O primeiro choque para quem sai do Brasil e vem à China são
os aeroportos. Primeiro, os escombros patéticos de Guarulhos, com multidões
trombando em toda parte atrás de algum espaço, informação ou conforto, dando a
impressão de um aeroporto no último limite de sua capacidade operacional –
chegando de Curitiba, esperei 30 minutos, com o avião parado, até que
aparecesse uma escada que nos descesse a um único ônibus, onde coube um terço
dos passageiros; os outros que aguardassem o próximo para chegar ao terminal de
desembarque. Depois, em Paris, o deslumbre impressionante do Charles de Gaulle,
indicando até pelo silêncio dos ambientes que falta muito, mas muito mesmo,
para a Europa se curvar ao Brasil, como sonha nossa história pitoresca. E,
enfim – a viagem mais longa do mundo –, desço na imponência igualmente
humilhante do gigantesco aeroporto de Pequim.

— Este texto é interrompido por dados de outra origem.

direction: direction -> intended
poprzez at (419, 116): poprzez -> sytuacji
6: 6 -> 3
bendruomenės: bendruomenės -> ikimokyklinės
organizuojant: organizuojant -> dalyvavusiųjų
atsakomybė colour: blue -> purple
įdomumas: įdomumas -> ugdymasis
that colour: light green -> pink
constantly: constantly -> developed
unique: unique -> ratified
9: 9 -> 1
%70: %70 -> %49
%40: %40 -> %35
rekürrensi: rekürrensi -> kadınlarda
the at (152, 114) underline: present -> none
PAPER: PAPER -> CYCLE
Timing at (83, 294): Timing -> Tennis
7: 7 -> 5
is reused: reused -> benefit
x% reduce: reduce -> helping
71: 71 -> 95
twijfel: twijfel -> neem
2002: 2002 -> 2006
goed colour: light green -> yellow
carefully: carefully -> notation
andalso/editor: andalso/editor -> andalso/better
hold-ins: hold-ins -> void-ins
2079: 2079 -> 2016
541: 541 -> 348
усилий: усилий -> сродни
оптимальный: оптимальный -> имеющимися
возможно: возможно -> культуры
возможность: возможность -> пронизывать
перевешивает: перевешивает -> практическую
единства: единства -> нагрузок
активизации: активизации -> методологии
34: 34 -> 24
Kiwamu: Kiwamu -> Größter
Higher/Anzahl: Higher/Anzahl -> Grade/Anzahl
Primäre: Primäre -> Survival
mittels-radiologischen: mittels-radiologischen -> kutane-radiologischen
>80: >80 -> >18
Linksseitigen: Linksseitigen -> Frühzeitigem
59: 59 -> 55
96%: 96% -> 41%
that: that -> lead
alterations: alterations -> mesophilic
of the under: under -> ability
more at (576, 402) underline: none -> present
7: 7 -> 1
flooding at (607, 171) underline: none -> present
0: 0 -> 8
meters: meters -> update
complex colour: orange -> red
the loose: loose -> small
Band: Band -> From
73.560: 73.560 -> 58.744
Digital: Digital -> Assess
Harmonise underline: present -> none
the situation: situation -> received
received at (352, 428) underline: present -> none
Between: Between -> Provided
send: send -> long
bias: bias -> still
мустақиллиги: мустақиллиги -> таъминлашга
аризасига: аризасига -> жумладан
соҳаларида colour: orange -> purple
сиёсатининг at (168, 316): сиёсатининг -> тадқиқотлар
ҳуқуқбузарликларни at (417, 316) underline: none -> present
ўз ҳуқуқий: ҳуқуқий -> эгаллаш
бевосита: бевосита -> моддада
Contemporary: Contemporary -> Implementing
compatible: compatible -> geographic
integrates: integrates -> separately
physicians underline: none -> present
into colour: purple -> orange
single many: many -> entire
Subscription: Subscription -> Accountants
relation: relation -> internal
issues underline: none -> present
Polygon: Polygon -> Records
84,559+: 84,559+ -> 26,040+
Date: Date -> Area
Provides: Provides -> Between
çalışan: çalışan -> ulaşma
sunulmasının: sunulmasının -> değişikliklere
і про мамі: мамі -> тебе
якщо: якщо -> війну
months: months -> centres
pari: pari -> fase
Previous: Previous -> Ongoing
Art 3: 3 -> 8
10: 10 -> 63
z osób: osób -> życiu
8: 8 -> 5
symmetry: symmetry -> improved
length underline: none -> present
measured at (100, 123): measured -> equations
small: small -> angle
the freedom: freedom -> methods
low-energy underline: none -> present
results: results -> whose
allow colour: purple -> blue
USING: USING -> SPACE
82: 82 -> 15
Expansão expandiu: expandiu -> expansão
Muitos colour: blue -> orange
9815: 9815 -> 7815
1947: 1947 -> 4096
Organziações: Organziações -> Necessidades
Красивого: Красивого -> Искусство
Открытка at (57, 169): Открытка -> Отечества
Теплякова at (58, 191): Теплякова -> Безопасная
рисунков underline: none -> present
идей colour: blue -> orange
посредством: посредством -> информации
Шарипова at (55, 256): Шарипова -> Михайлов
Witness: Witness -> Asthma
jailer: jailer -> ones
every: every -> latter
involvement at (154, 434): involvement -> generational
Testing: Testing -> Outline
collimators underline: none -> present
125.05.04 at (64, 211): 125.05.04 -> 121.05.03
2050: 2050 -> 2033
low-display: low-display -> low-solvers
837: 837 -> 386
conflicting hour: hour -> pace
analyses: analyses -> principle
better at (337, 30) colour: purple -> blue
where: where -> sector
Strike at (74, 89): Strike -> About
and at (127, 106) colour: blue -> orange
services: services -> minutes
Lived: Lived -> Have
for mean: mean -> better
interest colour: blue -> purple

Estou de cabeça para baixo, aqui no outro lado do globo, com
fuso horário transtornado. Enquanto escrevo, são 6 horas da manhã de segunda,
mas aí, desgraçadamente, o Atlético acaba neste minuto de perder do Paraná por
4 a 0. Ainda bem que, para sofrer bem longe minha derrota, estou na China – na
China comunista, mas, exceto pela onipresença de chineses, poderia estar em
qualquer megalópole do mundo. Saindo do aeroporto, um mar de carros de último
tipo avança lento por uma autoestrada de cinco pistas. Está frio lá fora, e um
horizonte de árvores secas margeia a estrada.
Começo a sentir a célebre poluição de Pequim, uma cidade
construída, destruída e reconstruída, em ritmo de terra arrasada, à margem do
Deserto de Gobi. Quando me diziam, achava que era exagero, mas não é – os olhos
vão se marejando neste ar pesado, a garganta seca. Começam a aparecer os
prédios, em profusão – e, exceto pelos caracteres chineses de outdoors, até
aqui nada indica que estamos nem no mítico Oriente, nem no que ainda poderia
ser considerada a grande vitrine comunista do mundo. Às 3 da tarde, pode-se
olhar sem medo diretamente o sol, que ao ritmo do carro vai dando um toque de
cenário pintado àquele impressionante recorte urbano. Sob a densidade cinza da
poluição, o sol é uma gema fuliginosa equilibrando-se amarela sobre um céu em
ruínas.
No hotel, estou num centro de edifícios modernos e grandes
avenidas. Na paisagem ainda escura, carros a distância parecem andar em câmera
lenta. O dia amanhecendo, ainda luto para adaptar a alma ao novo relógio. Entre
o prédio impactante da Televisão Central da China (CCTV), com seus ângulos
inclinados de vidro, e uma enorme torre comercial, cujas faces espelham uma
cidade trêmula, vejo ao longe uma clássica chaminé de fábrica despejando fumaça
aos céus – é o encontro da Londres de Charles Dickens, movida a carvão, com o
admirável mundo novo made in China. O império milenar que reinventou o
comunismo ao redescobrir o capitalismo.